Пальцы коснулись Лининой щеки, и улетучилось любопытство, чувство гадливости родилось в затылке, хлынуло в шею и рассыпалось мурашками по спине. Лина захотела отодвинуться, но отчего-то не смогла пошевелиться. В этот момент рука крепко схватила женщину за волосы и дернула вниз…
Лина проснулась от толчка. Поезд остановился, выдыхая шипучий пар. В дверь купе постучали:
– Гражданка, прибыли.
– Да-да… – голос со сна булькающий, сиплый.
Лина опустила ноги на холодный пол, протерла глаза. Никого. Попутчики вышли ночью в Петрозаводске. За окном вмерзло в пейзаж деревянное здание вокзала, перетянутое от угла до угла белым транспарантом с жирными подтечными буквами: «Даешь физкультуру и спорт первой пятилетке». Лина прикрыла глаза.
«Глупость… Господи, какая глупость!»
Вспомнился холодный мартовский вечер четырехлетней давности. «В другой жизни… Все это было не со мной, не с нами…»
Арест Лина запомнила во всех деталях, шаг за шагом, по кадру, но эта незыблемость памяти потребовала усилий, всхлипывающего труда.

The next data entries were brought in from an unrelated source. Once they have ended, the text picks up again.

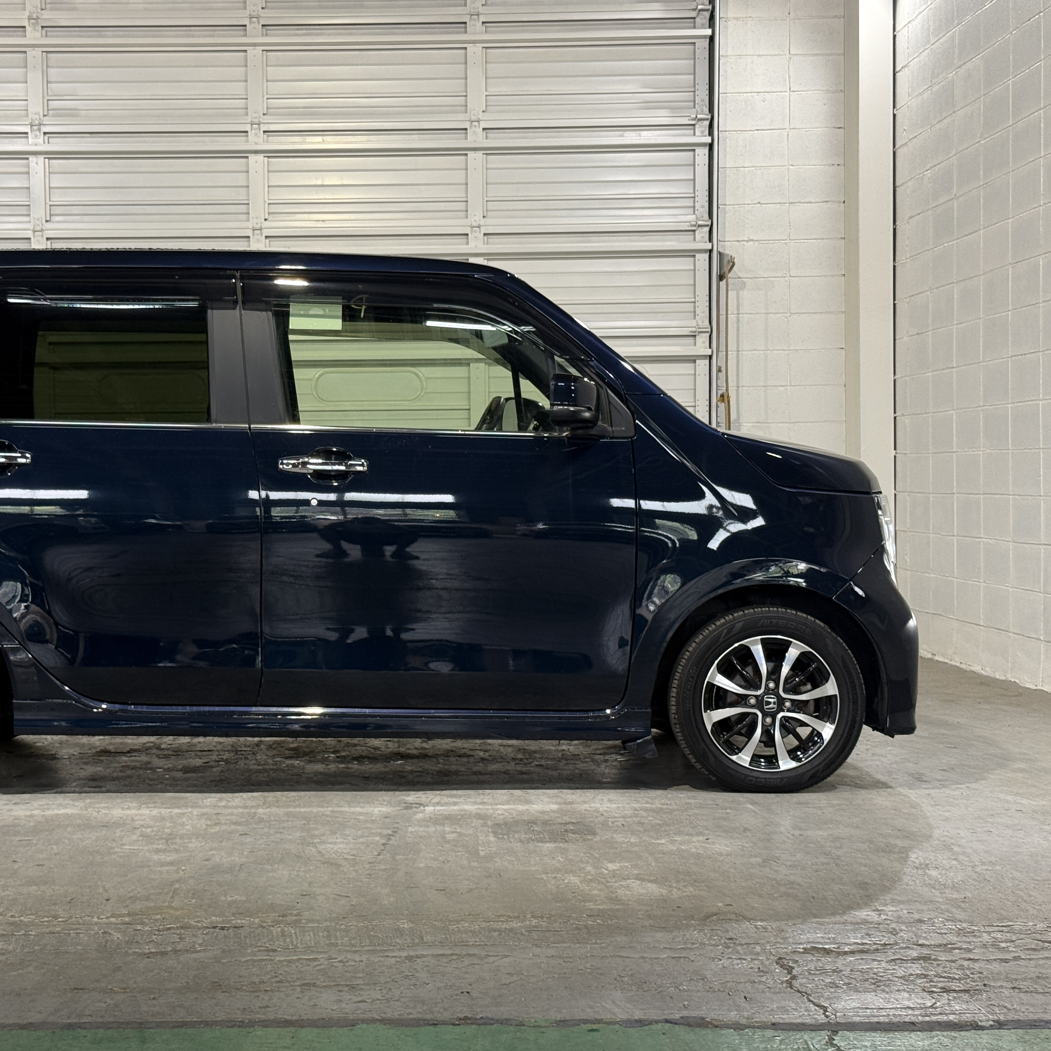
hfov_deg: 29.8
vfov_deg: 30.0
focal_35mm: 57
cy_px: 525
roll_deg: +0.6
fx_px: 1958
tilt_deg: -1.2
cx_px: 347
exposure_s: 1/60
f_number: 1.78
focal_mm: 6.76
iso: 125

На какое-то время она погрузилась в полуявь-полусон, что-то делала, собирала вещи, продукты, но в то же время это была не она. А она, настоящая Лина, так и осталась стоять у дверей комнаты, когда ее лениво оттолкнули два человека в соломенного цвета шинелях. Память сохранила все, каждый жест, каждое слово, но прошли недели духоты и усталости, прежде чем Лина смогла наполнить содержанием распоротые на лоскуты минуты ареста.
Это время съел чей-то жадный рот, сожрал с чавканьем, давясь секундами, втягивая их в ненасытную утробу. Вся ее жизнь моментально разделилась на «до» и «после». Счастливое «до» уже прошло, убийственное «вы арестованы» очертило его безвозвратность, а «после» не наступило. И это условное безвременье наполнило рот испуганной слюной, заразило руки подленькой дрожью.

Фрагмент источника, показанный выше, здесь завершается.